» Task details
Every entry must be duplicated precisely as written.

Stored data
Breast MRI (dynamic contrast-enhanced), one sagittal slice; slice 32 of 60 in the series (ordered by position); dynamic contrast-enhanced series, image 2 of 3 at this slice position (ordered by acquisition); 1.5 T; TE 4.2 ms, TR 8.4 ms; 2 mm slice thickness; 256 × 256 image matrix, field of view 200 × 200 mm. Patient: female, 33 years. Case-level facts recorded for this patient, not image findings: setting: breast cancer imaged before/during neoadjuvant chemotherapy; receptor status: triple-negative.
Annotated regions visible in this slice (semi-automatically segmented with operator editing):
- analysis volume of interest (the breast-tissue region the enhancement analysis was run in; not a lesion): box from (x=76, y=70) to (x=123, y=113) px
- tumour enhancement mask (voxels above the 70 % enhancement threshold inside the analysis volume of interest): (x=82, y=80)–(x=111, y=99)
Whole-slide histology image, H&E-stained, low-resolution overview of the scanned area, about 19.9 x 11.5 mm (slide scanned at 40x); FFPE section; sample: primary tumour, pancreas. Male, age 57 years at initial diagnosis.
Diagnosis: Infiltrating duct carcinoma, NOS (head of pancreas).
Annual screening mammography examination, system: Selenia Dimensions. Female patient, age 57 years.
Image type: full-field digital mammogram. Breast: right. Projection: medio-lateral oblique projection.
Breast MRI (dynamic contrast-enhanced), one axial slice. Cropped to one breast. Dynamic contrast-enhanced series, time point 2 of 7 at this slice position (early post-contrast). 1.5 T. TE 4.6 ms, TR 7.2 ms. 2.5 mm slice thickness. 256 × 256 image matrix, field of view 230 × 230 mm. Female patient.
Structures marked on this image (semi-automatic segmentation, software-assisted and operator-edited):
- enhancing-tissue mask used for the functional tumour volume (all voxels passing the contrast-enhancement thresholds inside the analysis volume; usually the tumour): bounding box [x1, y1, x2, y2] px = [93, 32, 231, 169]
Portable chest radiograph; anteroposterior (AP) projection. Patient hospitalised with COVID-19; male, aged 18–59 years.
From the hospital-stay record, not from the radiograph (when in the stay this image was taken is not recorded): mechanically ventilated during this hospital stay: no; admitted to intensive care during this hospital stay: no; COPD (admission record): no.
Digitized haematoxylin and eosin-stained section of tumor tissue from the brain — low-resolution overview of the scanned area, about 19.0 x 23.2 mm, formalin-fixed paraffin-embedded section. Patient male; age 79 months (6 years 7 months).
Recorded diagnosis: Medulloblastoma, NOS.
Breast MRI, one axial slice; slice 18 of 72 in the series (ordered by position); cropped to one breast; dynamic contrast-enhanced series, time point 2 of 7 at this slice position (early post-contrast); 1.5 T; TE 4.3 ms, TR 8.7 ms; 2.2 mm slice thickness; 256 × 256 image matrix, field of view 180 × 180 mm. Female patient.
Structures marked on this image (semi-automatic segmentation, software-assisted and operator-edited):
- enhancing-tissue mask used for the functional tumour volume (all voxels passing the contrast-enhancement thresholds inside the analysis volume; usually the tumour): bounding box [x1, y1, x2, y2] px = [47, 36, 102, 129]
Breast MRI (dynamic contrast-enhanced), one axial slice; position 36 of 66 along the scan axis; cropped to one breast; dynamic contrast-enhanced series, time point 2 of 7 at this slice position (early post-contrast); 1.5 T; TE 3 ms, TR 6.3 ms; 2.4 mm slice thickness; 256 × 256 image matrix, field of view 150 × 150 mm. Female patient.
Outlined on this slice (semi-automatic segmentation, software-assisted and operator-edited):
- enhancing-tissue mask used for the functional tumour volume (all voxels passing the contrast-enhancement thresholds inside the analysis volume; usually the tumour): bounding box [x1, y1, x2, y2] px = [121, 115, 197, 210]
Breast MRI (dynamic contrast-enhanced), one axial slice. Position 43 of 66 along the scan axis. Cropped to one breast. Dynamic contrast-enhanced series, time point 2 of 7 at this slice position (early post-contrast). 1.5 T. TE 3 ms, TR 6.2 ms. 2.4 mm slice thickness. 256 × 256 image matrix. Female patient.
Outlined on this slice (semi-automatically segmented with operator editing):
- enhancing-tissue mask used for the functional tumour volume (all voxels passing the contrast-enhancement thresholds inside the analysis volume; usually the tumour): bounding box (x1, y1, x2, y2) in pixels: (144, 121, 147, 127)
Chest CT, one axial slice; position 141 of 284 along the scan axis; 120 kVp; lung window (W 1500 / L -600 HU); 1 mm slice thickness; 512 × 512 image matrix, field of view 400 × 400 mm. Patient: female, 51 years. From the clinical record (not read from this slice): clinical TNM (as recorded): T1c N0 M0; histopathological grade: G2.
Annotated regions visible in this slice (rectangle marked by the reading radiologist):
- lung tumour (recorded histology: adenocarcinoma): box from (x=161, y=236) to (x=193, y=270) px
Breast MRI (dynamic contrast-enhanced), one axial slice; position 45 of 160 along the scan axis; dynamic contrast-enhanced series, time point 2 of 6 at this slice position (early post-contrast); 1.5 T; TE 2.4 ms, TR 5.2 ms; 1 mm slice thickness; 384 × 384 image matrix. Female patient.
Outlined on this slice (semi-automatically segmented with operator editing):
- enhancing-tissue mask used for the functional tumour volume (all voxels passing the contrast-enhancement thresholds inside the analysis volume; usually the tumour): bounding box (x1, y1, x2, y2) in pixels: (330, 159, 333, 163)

» Reply to the task
Breast MRI (dynamic contrast-enhanced), one sagittal slice; slice 32 of 60 in the series (ordered by position); dynamic contrast-enhanced series, image 2 of 3 at this slice position (ordered by acquisition); 1.5 T; TE 4.2 ms, TR 8.4 ms; 2 mm slice thickness; 256 × 256 image matrix, field of view 200 × 200 mm. Patient: female, 33 years. Case-level facts recorded for this patient, not image findings: setting: breast cancer imaged before/during neoadjuvant chemotherapy; receptor status: triple-negative.
Annotated regions visible in this slice (semi-automatically segmented with operator editing):
- analysis volume of interest (the breast-tissue region the enhancement analysis was run in; not a lesion): box from (x=76, y=70) to (x=123, y=113) px
- tumour enhancement mask (voxels above the 70 % enhancement threshold inside the analysis volume of interest): (x=82, y=80)–(x=111, y=99)
Whole-slide histology image, H&E-stained, low-resolution overview of the scanned area, about 19.9 x 11.5 mm (slide scanned at 40x); FFPE section; sample: primary tumour, pancreas. Male, age 57 years at initial diagnosis.
Diagnosis: Infiltrating duct carcinoma, NOS (head of pancreas).
Annual screening mammography examination, system: Selenia Dimensions. Female patient, age 57 years.
Image type: full-field digital mammogram. Breast: right. Projection: medio-lateral oblique projection.
Breast MRI (dynamic contrast-enhanced), one axial slice. Cropped to one breast. Dynamic contrast-enhanced series, time point 2 of 7 at this slice position (early post-contrast). 1.5 T. TE 4.6 ms, TR 7.2 ms. 2.5 mm slice thickness. 256 × 256 image matrix, field of view 230 × 230 mm. Female patient.
Structures marked on this image (semi-automatic segmentation, software-assisted and operator-edited):
- enhancing-tissue mask used for the functional tumour volume (all voxels passing the contrast-enhancement thresholds inside the analysis volume; usually the tumour): bounding box [x1, y1, x2, y2] px = [93, 32, 231, 169]
Portable chest radiograph; anteroposterior (AP) projection. Patient hospitalised with COVID-19; male, aged 18–59 years.
From the hospital-stay record, not from the radiograph (when in the stay this image was taken is not recorded): mechanically ventilated during this hospital stay: no; admitted to intensive care during this hospital stay: no; COPD (admission record): no.
Digitized haematoxylin and eosin-stained section of tumor tissue from the brain — low-resolution overview of the scanned area, about 19.0 x 23.2 mm, formalin-fixed paraffin-embedded section. Patient male; age 79 months (6 years 7 months).
Recorded diagnosis: Medulloblastoma, NOS.
Breast MRI, one axial slice; slice 18 of 72 in the series (ordered by position); cropped to one breast; dynamic contrast-enhanced series, time point 2 of 7 at this slice position (early post-contrast); 1.5 T; TE 4.3 ms, TR 8.7 ms; 2.2 mm slice thickness; 256 × 256 image matrix, field of view 180 × 180 mm. Female patient.
Structures marked on this image (semi-automatic segmentation, software-assisted and operator-edited):
- enhancing-tissue mask used for the functional tumour volume (all voxels passing the contrast-enhancement thresholds inside the analysis volume; usually the tumour): bounding box [x1, y1, x2, y2] px = [47, 36, 102, 129]
Breast MRI (dynamic contrast-enhanced), one axial slice; position 36 of 66 along the scan axis; cropped to one breast; dynamic contrast-enhanced series, time point 2 of 7 at this slice position (early post-contrast); 1.5 T; TE 3 ms, TR 6.3 ms; 2.4 mm slice thickness; 256 × 256 image matrix, field of view 150 × 150 mm. Female patient.
Outlined on this slice (semi-automatic segmentation, software-assisted and operator-edited):
- enhancing-tissue mask used for the functional tumour volume (all voxels passing the contrast-enhancement thresholds inside the analysis volume; usually the tumour): bounding box [x1, y1, x2, y2] px = [121, 115, 197, 210]
Breast MRI (dynamic contrast-enhanced), one axial slice. Position 43 of 66 along the scan axis. Cropped to one breast. Dynamic contrast-enhanced series, time point 2 of 7 at this slice position (early post-contrast). 1.5 T. TE 3 ms, TR 6.2 ms. 2.4 mm slice thickness. 256 × 256 image matrix. Female patient.
Outlined on this slice (semi-automatically segmented with operator editing):
- enhancing-tissue mask used for the functional tumour volume (all voxels passing the contrast-enhancement thresholds inside the analysis volume; usually the tumour): bounding box (x1, y1, x2, y2) in pixels: (144, 121, 147, 127)
Chest CT, one axial slice; position 141 of 284 along the scan axis; 120 kVp; lung window (W 1500 / L -600 HU); 1 mm slice thickness; 512 × 512 image matrix, field of view 400 × 400 mm. Patient: female, 51 years. From the clinical record (not read from this slice): clinical TNM (as recorded): T1c N0 M0; histopathological grade: G2.
Annotated regions visible in this slice (rectangle marked by the reading radiologist):
- lung tumour (recorded histology: adenocarcinoma): box from (x=161, y=236) to (x=193, y=270) px
Breast MRI (dynamic contrast-enhanced), one axial slice; position 45 of 160 along the scan axis; dynamic contrast-enhanced series, time point 2 of 6 at this slice position (early post-contrast); 1.5 T; TE 2.4 ms, TR 5.2 ms; 1 mm slice thickness; 384 × 384 image matrix. Female patient.
Outlined on this slice (semi-automatically segmented with operator editing):
- enhancing-tissue mask used for the functional tumour volume (all voxels passing the contrast-enhancement thresholds inside the analysis volume; usually the tumour): bounding box (x1, y1, x2, y2) in pixels: (330, 159, 333, 163)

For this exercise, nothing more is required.